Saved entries
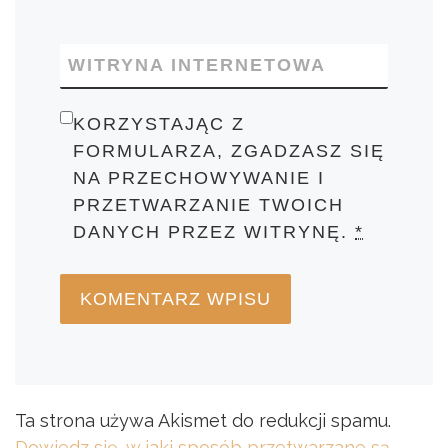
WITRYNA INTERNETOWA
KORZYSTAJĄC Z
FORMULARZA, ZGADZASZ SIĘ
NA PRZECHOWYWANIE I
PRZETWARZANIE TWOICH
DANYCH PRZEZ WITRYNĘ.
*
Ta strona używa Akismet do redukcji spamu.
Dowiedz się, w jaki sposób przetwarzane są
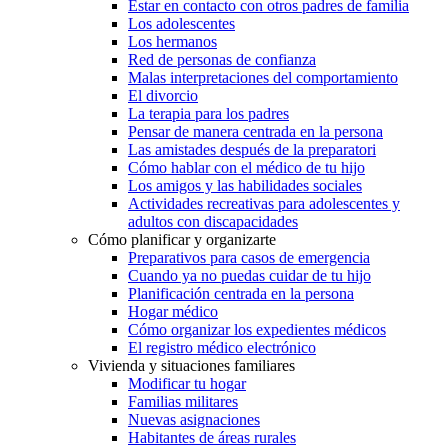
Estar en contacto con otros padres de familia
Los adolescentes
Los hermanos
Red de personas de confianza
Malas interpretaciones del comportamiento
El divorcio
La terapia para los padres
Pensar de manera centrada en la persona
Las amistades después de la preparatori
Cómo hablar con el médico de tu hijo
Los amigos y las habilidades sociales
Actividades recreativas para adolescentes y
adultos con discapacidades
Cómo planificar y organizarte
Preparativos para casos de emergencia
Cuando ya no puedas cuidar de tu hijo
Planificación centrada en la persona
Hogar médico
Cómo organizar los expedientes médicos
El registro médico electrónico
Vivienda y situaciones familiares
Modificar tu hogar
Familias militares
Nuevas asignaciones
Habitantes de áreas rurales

■ **How to complete this task**: Write out the text from every one of the items above line for line, without changing a word, and leave out the pictures.

■ **Response to the exercise**:
WITRYNA INTERNETOWA
KORZYSTAJĄC Z
FORMULARZA, ZGADZASZ SIĘ
NA PRZECHOWYWANIE I
PRZETWARZANIE TWOICH
DANYCH PRZEZ WITRYNĘ.
*
Ta strona używa Akismet do redukcji spamu.
Dowiedz się, w jaki sposób przetwarzane są
Estar en contacto con otros padres de familia
Los adolescentes
Los hermanos
Red de personas de confianza
Malas interpretaciones del comportamiento
El divorcio
La terapia para los padres
Pensar de manera centrada en la persona
Las amistades después de la preparatori
Cómo hablar con el médico de tu hijo
Los amigos y las habilidades sociales
Actividades recreativas para adolescentes y
adultos con discapacidades
Cómo planificar y organizarte
Preparativos para casos de emergencia
Cuando ya no puedas cuidar de tu hijo
Planificación centrada en la persona
Hogar médico
Cómo organizar los expedientes médicos
El registro médico electrónico
Vivienda y situaciones familiares
Modificar tu hogar
Familias militares
Nuevas asignaciones
Habitantes de áreas rurales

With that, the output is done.